Comment avez-vous vécu la bataille juridique pour que les droits voisins soient appliqués en France ? Et quelles sont les prochaines étapes
du processus ?
La bataille juridique fut d’abord, en ce qui me concerne, un long parcours de trois ans au Parlement européen, en tant que Vice-président de la Commission des Affaires Juridiques (JURI) de l’Assemblée législative de Strasbourg, en 2019. Le rapport de force fut ensuite long à consolider, puis très tendu à faire respecter, une fois le vote en plénière acquis, après la négociation même des trilogies, car le poids insidieux du lobbying continuait de fonctionner à Bruxelles comme à Paris. Mais la transposition française de cette directive (Droits d’auteur, Droits voisins) n’a pas traîné.
La France fut le premier pays européen à faire voter, trois mois à peine après Bruxelles, ce texte qui fait école dans le monde désormais. Mais, si l’étape législative est une chose, c’en est une autre que l’application de la loi. Pour cette deuxième séquence, je veux dire que le poids de l’Autorité de la concurrence fut et demeure indispensable. Dans un premier temps, l’inertie d’un géant américain censé respecter nos lois a conduit un syndicat d’éditeurs à ester devant l’Autorité. Celle-ci haussa le ton. Rien ne bougeant, un deuxième recours aboutit à une lourde sanction : 500 millions d’euros d’amende à l’encontre du récalcitrant, assortie d’une liste d’exigences. C’est à ce moment que s’est constitué notre organisme de gestion collective « Droits Voisins de la Presse » (DVP), dont les adhérents ont pu bénéficier du soutien, aussi impartial fût-il, de l’Autorité par le travail de ses équipes et de son président. Après la sanction, ce fut la surveillance du bon fonctionnement du marché, à travers des « engagements » réclamés au redevable, et dont le respect est aujourd’hui surveillé par l’Autorité à travers un mandataire.
Des négociations sont maintenant engagées.

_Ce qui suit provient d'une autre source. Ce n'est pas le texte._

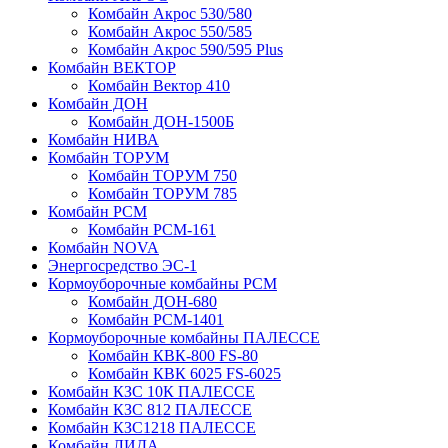
Комбайн Акрос 530/580
Комбайн Акрос 550/585
Комбайн Акрос 590/595 Plus
Комбайн ВЕКТОР
Комбайн Вектор 410
Комбайн ДОН
Комбайн ДОН-1500Б
Комбайн НИВА
Комбайн ТОРУМ
Комбайн ТОРУМ 750
Комбайн ТОРУМ 785
Комбайн РСМ
Комбайн РСМ-161
Комбайн NOVA
Энергосредство ЭС-1
Кормоуборочные комбайны РСМ
Комбайн ДОН-680
Комбайн РСМ-1401
Кормоуборочные комбайны ПАЛЕССЕ
Комбайн КВК-800 FS-80
Комбайн КВК 6025 FS-6025
Комбайн КЗС 10К ПАЛЕССЕ
Комбайн КЗС 812 ПАЛЕССЕ
Комбайн КЗС1218 ПАЛЕССЕ
Комбайн ЛИДА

Quelles que soient les impatiences (compréhensibles si l’on admet qu’une loi s’applique et ne se discute pas en démocratie), je remercie l’Autorité de la concurrence d’avoir pris en main avec force et finesse ce dossier. Car si je regarde nos voisins européens, les éditeurs de presse de beaucoup de ces pays sont seuls. Les uns n’ont pas encore transposé la directive dans leur droit national, les autres l’ont fait sans guère d’énergie à faire respecter son contenu. D’autres voient même la légitimité législative de leur transposition attaquée devant la Cour de justice de l’Union européenne de Luxembourg. Bien sûr, le juste prix devra devenir la règle entre la presse « fournisseur » et les plateformes « acquéreurs » de contenus. Et pour cela, l’union, la patience qui consolide la force et l’exigence pourront bâtir un marché sain et loyalement équilibré.